В 1943 году мне было присвоено звание капитана, что явилось признанием заслуг нашего еще не оперившегося управления. Отец был, безусловно, рад, а вот я сожалел, что не мог рассказать родителям о ликовании, охватившем нас, когда мы раскрыли код, используемый командирами германских подводных лодок. До сего дня для меня так и остается загадкой, почему они еще долго продолжали использовать этот ключ после того, как он был раскрыт. С этой мечтой каждого математика мы в конце концов разделались на обороте меню в «Лиона Корнер Хаус» рядом с Пикадилли. Официантка, обслуживавшая наш столик, назвала меня за это вандалом. Я помню, что рассмеялся и решил взять до конца дня отгул, чтобы показаться маме в своей капитанской форме. Мне казалось, что выглядел я в ней шикарно, но, когда она открыла мне входную дверь, я был поражен ее реакцией. Она смотрела на меня так, как будто видела перед собой привидение. Хотя она быстро пришла в себя, эта ее первая реакция, когда она увидела меня в форме, стала еще одним свидетельством существования сложной загадки, которая никогда не выходила у меня из головы.

Еще один намек содержался в последней строке некролога, которому я не придавал значения, пока не обнаружил, что некая миссис Трентам становится наследницей состояния. Само по себе это было небольшое открытие, но, перечитав сообщение, я усвоил, что она являлась дочерью человека по имени сэр Раймонд Хардкасл, а это имя позволяло мне восполнить некоторые пробелы в моих знаниях. Но что удивило меня, так это отсутствовавшее упоминание о Гае Трентаме среди оставшихся родственников.

Иногда я сожалел о том, что имел от рождения склонность к разгадыванию кодов и постижению математических формул.
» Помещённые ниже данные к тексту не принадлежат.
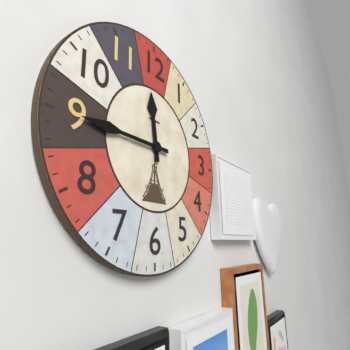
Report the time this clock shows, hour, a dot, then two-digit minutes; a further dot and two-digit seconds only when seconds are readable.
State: 11.45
Но каким-то образом слова «бастард», «Трентам», «больница», «капитан Гай», «квартиры», «сэр Раймонд», «это отродье Найджел», «похороны» и бледность матери при виде меня в форме капитана приобретали в моей голове некую линейную зависимость. Однако я понимал, что для правильного решения мне понадобятся дополнительные сведения.
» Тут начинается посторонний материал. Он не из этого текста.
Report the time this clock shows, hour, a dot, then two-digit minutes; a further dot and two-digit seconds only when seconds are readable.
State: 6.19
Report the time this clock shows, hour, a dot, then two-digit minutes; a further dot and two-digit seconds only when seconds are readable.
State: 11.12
И тогда я неожиданно понял, о ком шла речь, когда маркиза приезжала на чай много лет назад и сообщила матери о том, что была на похоронах Гая. Это, вероятно, были похороны капитана Трентама. Но почему они имели такое значение?
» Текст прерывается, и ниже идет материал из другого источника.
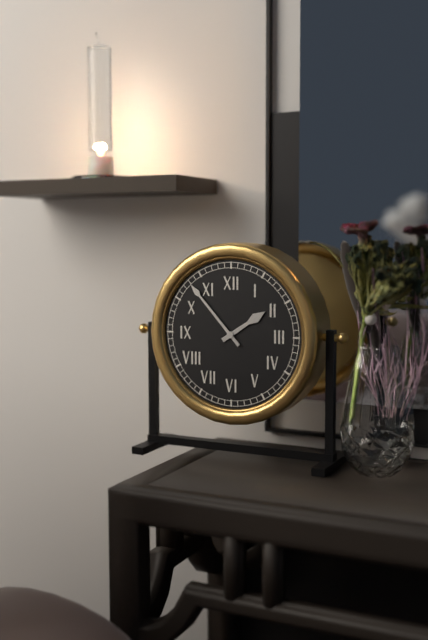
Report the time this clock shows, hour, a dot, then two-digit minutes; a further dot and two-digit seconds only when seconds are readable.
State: 1.53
На следующее утро я поднялся безбожно рано и отправился в деревню Ашхерст, где когда-то жила маркиза Уилтширская, — что, по моему заключению, не было простым совпадением. Добравшись до приходской церкви вскоре после шести, я, как и ожидал, не встретил в такой ранний час ни единой живой души в церковном дворе. Прохаживаясь по церковному кладбищу, я всматривался в надписи на надгробьях: Ярдли, Бакстерзы, Фладзы и большое количество Гаркорт-Браунов. Некоторые могилы заросли травой, другие были тщательно ухожены, и на них лежали живые цветы. На секунду я задержался у могилы деда моей крестной матери. Вокруг часовни было захоронено, наверное, около сотни прихожан, но мне не пришлось долго искать тщательно ухоженный семейный склеп Трентамов, находившийся всего в нескольких ярдах от ризницы.

Когда я оказался у самого последнего надгробья, меня прошиб холодный пот.

Гай Трентам, награжденный Военным крестом

1897–1927

после тяжелой и продолжительной болезни

Горько оплакиваемый всей его семьей

Итак, тайна завела меня в тупик, где в могиле лежал человек, который наверняка смог бы ответить на все мои вопросы, будь он жив.

Когда война закончилась, я вернулся в Тринити, где мне предоставили год времени на завершение моей дипломной работы. Хотя пределом мечтаний для моих родителей являлось окончание учебы с высшей премией Вранглера и получение места в аспирантуре Тринити, я считал, что заслуги моего отца перед Букингемским дворцом не должны остаться незамеченными.

Церемония награждения оказалась вдвойне приятной, поскольку на ней моему бывшему наставнику профессору Брадфорду был пожалован графский титул за ту роль, которую он сыграл в области дешифрования кодов, хотя его жена опять осталась ни с чем, как отметила моя мать. Я помню свое негодование в связи с отношением к доктору Брадфорду. Отец, может быть, и сыграл свою роль в решении продовольственной проблемы в стране, но, как заявил Черчилль в палате общин, наша небольшая группа сократила продолжительность войны, по меньшей мере, на один год.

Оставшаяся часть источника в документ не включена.